Centro das atenções neste ano eleitoral, os partidos políticos e o Congresso Nacional são as instituições mais mal avaliadas do
Brasil, segundo pesquisa divulgada em junho pelo Datafolha. Embora seja difícil encontrar um cidadão disposto a elogiar um político, é tradição no País – e em toda a América Latina – santifica-lo depois que ele morre.
As milhares de pessoas que se aglomeraram em frente ao caixão de Eduardo Campos em frente à sede do governo de Pernambuco, em Recife, há uma semana, não continham as lágrimas. Vestidos com as cores da bandeira do Brasil ou com camisetas com o rosto do ex-governador, militantes pernambucanos se confundiam com peregrinos ao empunhar a bandeira do PSB em uma mão e o rosário na outra.
Desde a madrugada, muitos eleitores justificavam o choro, as orações e os cânticos religiosos ao afirmar que era como velar um membro da própria família. “Tomei um choque quando soube de sua morte”, lamentava na ocasião a aposentada Elisabeth Sousa, de 65 anos. “É como se ele fosse um parente meu.”
Apesar de a comoção ter sido maior em Pernambuco, Eduardo Campos passou a ser tratado como um político quase sem defeitos em todo o Brasil, que parou para assistir e a ler sobre os detalhes do velório, enterro e, principalmente, o drama da família, composta por mulher e cinco filhos.
Professor de filosofia política da Unicamp, Roberto Romano acredita que o Brasil e a América Latina ainda estão na cultura barroca, absolutista quando se trata de lidar com a morte. “A exploração desse aspecto macabro é muito comum no Brasil. É uma tradição sul-americana. Basta se recordar da mobilização com as mortes de Getúlio Vargas, Simon Bolívar, Hugo Chávez, Evita Perón”, enumera. “A cobertura televisiva da morte de Tancredo Neves foi um espetáculo horrendo.”
O professor cita o prêmio Nobel Elias Canetti para apontar outras razões para a comoção provocada por um político que acaba de perder a vida. Ele diz que “um político poderoso é um sobrevivente” porque encarna a forma mais acabada de poder e, por isso, cada político tem de matar simbólica, moral e até fisicamente seu adversário, sempre candidato a poderoso.
Enquanto o concorrente está vivo, ele é uma ameaça combatida pelo adversário e por seus seguidores, mas tudo muda com a morte. “Ele abre espaço para o outro e deixa de ser uma ameaça, com potencial de se transformar em aliado se seus adeptos puderem ser cooptados.” A troca de beijos de Dilma e Aécio no velório de Campos é citada como exemplo.
Psicóloga especialista em luto, Ana Cristina Fraia afirma que, quando uma pessoa famosa morre, as pessoas identificadas com ela querem acreditar que o luto é dela também porque, assim, sua vida parece mais importante do que realmente é. “É a sensação de que ‘nasceu no meu Estado, estamos ligados.

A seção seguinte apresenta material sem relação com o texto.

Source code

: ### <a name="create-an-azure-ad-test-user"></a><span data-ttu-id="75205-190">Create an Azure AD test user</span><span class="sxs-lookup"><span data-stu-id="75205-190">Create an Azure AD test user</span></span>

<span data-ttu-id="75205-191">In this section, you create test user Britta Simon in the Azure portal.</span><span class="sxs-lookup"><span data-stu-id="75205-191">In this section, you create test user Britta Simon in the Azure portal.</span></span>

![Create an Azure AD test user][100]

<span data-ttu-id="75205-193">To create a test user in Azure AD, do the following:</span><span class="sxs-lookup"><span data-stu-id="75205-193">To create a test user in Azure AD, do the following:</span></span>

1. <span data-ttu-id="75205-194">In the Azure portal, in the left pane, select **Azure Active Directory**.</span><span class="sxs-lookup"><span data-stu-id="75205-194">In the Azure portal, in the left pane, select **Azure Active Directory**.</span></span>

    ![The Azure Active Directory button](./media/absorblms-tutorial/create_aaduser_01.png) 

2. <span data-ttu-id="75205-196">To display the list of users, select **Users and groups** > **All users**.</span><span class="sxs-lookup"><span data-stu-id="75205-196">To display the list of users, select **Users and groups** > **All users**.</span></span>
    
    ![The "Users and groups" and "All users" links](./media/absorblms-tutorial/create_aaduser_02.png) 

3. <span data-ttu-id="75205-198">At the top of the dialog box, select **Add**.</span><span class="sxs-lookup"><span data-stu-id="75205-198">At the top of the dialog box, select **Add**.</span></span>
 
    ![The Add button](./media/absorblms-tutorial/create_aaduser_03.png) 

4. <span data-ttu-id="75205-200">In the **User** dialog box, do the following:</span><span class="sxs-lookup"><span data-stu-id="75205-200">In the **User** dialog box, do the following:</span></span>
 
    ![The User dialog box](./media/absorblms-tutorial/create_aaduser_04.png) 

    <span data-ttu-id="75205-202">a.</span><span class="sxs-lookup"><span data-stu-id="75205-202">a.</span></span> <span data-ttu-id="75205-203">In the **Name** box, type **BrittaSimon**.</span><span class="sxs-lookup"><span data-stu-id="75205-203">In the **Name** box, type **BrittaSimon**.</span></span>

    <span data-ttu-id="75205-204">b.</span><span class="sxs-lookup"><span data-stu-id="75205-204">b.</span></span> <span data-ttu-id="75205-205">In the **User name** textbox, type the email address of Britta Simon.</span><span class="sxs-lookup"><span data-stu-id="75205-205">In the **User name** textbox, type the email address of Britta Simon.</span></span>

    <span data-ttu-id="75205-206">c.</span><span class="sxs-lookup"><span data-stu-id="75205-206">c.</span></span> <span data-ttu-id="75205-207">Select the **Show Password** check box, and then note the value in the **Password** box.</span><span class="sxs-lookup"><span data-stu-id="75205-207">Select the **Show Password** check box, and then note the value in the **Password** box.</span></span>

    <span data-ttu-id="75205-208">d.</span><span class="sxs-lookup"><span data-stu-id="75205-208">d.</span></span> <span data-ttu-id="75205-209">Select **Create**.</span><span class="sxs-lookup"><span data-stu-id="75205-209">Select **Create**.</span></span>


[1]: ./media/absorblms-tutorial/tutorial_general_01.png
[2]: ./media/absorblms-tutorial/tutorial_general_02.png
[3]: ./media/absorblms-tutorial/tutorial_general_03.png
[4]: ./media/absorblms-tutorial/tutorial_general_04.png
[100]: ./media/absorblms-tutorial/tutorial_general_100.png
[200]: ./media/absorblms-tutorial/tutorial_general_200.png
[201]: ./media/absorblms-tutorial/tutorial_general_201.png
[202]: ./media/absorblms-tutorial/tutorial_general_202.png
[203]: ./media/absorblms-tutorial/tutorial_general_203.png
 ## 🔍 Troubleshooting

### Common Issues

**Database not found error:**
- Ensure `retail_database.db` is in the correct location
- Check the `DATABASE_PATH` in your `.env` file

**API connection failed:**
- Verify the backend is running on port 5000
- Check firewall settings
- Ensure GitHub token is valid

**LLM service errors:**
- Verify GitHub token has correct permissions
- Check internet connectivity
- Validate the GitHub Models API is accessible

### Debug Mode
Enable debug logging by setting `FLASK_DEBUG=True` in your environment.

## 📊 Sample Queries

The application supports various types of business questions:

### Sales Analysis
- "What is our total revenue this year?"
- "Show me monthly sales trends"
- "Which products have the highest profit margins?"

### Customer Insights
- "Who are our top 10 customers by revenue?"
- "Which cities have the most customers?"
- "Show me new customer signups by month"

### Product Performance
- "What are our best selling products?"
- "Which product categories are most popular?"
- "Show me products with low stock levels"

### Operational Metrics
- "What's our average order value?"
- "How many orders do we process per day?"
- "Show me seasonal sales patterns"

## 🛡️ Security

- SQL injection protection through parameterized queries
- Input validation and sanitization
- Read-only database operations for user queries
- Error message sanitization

Se ele é importante, eu também sou’”, explica ela. “Mas é preciso cuidado para que essa identificação não se torne uma coisa doentia. No fundo, é apenas o preenchimento de um vazio existencial.”
Família Campos
Há 11 anos coordenadora do Amigos Solidários na Dor do Luto, em Curitiba (PR), Zelinda de Bona lamenta a situação vivida pela família de Campos, que precisou assumir compromissos públicos e políticos em vez de viver o luto. “A ficha começa a cair agora, depois do enterro. Durante a comoção nacional, a família ainda estava em estado de choque porque, rodeada por pessoas, não há tempo para vivenciar um fato tão violento e traumatizante.”
Do que pôde acompanhar pela mídia, a especialista viu a força de Renata Campos, a viúva. “Ela tem sido uma mãe inteira. Não ficou chorando, reclamando da vida. Ela está mostrando para os filhos que eles podem contar com ela.” Ana Cristina calcula em um ano o período de qualquer luto em parentesco de primeiro grau. “Alguns se recuperam antes, outros demoram mais.”